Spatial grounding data
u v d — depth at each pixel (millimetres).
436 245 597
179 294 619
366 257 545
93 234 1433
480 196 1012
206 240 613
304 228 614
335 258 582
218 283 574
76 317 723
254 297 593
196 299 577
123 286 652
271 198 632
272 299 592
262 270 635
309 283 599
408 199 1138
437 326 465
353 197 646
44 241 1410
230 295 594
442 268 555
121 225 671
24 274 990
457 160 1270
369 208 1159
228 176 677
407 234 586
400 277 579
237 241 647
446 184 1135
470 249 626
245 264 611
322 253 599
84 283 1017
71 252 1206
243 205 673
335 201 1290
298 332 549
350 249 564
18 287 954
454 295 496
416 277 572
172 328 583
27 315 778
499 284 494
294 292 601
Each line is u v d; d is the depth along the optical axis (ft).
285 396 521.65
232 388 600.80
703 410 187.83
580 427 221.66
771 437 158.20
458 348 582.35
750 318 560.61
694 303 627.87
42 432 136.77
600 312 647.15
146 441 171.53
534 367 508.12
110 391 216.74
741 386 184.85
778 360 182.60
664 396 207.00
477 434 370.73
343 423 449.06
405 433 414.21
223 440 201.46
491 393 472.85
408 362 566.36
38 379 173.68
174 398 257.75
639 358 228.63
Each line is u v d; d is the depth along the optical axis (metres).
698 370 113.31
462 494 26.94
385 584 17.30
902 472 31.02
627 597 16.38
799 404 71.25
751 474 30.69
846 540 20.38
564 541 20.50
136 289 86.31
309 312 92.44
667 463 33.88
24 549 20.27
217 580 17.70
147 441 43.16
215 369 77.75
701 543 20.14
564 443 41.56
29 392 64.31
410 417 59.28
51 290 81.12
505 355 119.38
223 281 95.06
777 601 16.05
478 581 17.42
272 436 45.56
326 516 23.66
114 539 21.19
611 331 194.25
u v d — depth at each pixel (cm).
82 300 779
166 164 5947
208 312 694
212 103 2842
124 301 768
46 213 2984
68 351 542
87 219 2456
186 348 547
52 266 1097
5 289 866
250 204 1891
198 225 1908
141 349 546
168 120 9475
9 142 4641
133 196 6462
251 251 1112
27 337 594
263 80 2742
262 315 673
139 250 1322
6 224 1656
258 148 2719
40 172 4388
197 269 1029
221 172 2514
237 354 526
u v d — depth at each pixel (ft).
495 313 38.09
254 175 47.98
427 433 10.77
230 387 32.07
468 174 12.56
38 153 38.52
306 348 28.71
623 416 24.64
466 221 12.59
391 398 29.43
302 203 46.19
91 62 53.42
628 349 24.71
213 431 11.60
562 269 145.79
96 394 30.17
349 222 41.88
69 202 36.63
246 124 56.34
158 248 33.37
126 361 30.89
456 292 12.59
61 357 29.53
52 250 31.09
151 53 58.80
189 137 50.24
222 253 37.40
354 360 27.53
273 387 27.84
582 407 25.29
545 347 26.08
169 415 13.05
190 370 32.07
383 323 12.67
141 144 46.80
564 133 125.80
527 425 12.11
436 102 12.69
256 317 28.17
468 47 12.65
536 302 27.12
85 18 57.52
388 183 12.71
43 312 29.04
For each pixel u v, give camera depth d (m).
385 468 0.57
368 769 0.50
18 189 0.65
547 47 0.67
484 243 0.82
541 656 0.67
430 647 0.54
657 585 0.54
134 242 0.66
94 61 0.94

### Work request
Output the lines above between the one holding "408 362 566.36" and the one holding "u v d — depth at each pixel (cm).", inclusive, with nothing before or after them.

### Problem solution
408 362 566.36
38 379 173.68
174 398 257.75
639 358 228.63
Each line is u v d; d is the depth along the optical axis (metres).
698 370 113.31
462 494 26.94
385 584 17.30
902 472 31.02
627 597 16.38
799 404 71.25
751 474 30.69
846 540 20.38
564 541 20.50
136 289 86.31
309 312 92.44
667 463 33.88
24 549 20.27
217 580 17.70
147 441 43.16
215 369 77.75
701 543 20.14
564 443 41.56
29 392 64.31
410 417 59.28
51 290 81.12
505 355 119.38
223 281 95.06
777 601 16.05
478 581 17.42
272 436 45.56
326 516 23.66
114 539 21.19
611 331 194.25
u v d — depth at each pixel (cm).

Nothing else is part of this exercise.